Tras el paso de Aida por el Teatro del Bicentenario, me comentaba un amigo que el montaje le había recordado las famosas palabras de Jorge Ibargüengoitia: Los de Pedrones -dicen en Cuévano- confunden lo grandote con lo grandioso. Y quizás el montaje, diseñado por Michael Yeargan y donado a la Sociedad Artística Sinaloense por la Ópera de San Diego, con quien el Bicentenario coprodujo la ópera, pueda parecer desmesurado, pero es importante recordar que Aida nunca fue pensada para una puesta en escena pequeña

A principios de 1870, Verdi recibe de Camille de Locle un “boceto egipcio” de cuatro páginas pensado para componer una ópera francesa, famosa por sus fastuosas producciones escénicas. Verdi, aunque no la concibe especialmente para ser estrenada en Francia, exige “vastas proporciones (como si estuviera destinada a la Grande Boutique), la Gran Tienda, como Verdi denominaba a L’Ópera”, aunque el contrato provenía de la Ópera del Cairo con estreno casi simultáneo en un teatro de enormes proporciones como La Scala de Milán

Entre enfebrecido y fascinado por el tema, con la ayuda de Antonio Ghislanzoni, que figura como el libretista en italiano, Verdi compuso los cuatro actos (y según dicen, adecuó buena parte de los textos) en cuatro meses. Además, aceptó prorrogar el estreno egipcio porque la escenografía se quedó varada meses en París por el sitio prusiano de la ciudad. 

Aida se desenvuelve en un Egipto imaginario, donde se le pide a Radamés vestir sus armas en el templo de Vulcano (deidad grecorromana) o se ejecuta a los traidores enterrándolos vivos en un templo (algo contrario a los ideales religiosos, pues pirámides y templos eran sagrados). Algunos acusan a sus personajes de ser lisos y caer en contradicciones absurdas. Verdi concentró más su trabajo en el drama y en lograr un efecto avasallador en el auditorio: una orquesta monumental, marchas, ballets, concertantes, coros, grandes arias y sucesiones de melodías que habían cimentado la fama del compositor de Busetto. Aida no nació para escenarios modestos, así que inaugurar un teatro chico como el Juárez con una ópera de estas características parecería un verdadero despropósito.

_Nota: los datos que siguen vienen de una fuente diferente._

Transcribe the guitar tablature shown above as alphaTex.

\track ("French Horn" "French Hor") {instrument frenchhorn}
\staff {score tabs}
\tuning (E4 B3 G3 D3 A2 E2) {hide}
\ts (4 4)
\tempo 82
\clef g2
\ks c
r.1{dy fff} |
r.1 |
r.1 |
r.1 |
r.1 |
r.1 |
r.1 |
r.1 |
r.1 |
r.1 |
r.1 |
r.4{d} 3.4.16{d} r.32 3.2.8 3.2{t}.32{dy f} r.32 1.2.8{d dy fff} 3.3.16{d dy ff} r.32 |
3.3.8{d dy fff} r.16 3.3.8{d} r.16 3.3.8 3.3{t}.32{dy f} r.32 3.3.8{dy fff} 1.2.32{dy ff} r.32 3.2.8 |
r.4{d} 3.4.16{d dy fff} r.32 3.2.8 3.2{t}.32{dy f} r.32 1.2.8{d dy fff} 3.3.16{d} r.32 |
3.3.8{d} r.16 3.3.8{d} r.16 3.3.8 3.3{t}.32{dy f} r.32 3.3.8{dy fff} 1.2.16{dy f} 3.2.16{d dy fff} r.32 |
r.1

Y quizás ligar por ello este título operístico con Guanajuato, como lo afirma el lamentable texto de presentación rubricado por el gobernador en el programa de mano, otro tanto. 

Pero esas son minucias, porque lo importante, lo grandioso, fue cómo se montó en el Teatro del Bicentenario en una pospandemia que nos quiere acostumbrar a presupuestos raquíticos para la cultura. Porque la Aida que presenciamos el pasado domingo, esa que requirió tres años de preparativos y cuyos contenedores parecían ya formar parte del estacionamiento del teatro; esa que conjuntó de nuevo a empresa privada y fondos públicos; esa soberbia producción, dirigida musicalmente por Enrique Patrón de Rueda, es digna de las grandes salas del mundo. 

En cuanto a las voces, nadie pudo quedar indiferente ante las capacidades de María Katzarava y su gran Ritorna vincitor!; o de Andeka Gorrochategui, tenor de un espectacular desarrollo vocal en los últimos años, con un desempeño generoso hasta el límite de sus capacidades. Lástima que no cerrara bien el Celeste Aida, que habría rendido al público desde la primera escena, única mácula en una salida rutilante. Las voces jóvenes como la de Rosa Muñoz como Amneris, o la de Rodrigo Urrutia como el Faraón, fruto de disciplina y trabajo bien dirigido, auguran carreras sólidas. Laura Leyva, en un papel muy breve como Sacerdotisa de Fthá, impactó por su soltura, potencia y precisión.

La escala en que Verdi ideó Aida exige grandes coros, el trabajo de los dirigidos por Jaime Castro Pineda reforzados con elementos procedentes del Conservatorio de Celaya hizo las delicias de un público que agotó los boletos de las tres funciones, y cayó rendido tras el concertante final del segundo acto: aplaudió emocionado y de pie durante varios minutos. Y esa emoción se sostuvo escena tras escena, pues no hubo merma en la calidad de este espectáculo tan depurado por músicos, bailarines y escenógrafos, y tan ansiado por el público del Bicentenario, sometido de forma incondicional hasta el último estallido de aplausos que siguió a la despedida subterránea de Aida y Radamés. En medio del desierto como arte de magia había surgido una prodigiosa orquídea.

Nos es imposible concebir la grandeza propuesta por la retórica del gobierno estatal, pero vivimos durante unas horas la ideada por Verdi en esa formidable puesta en escena de Aida. Muchas gracias a todo el equipo del Bicentenario: nos han hecho volver a soñar.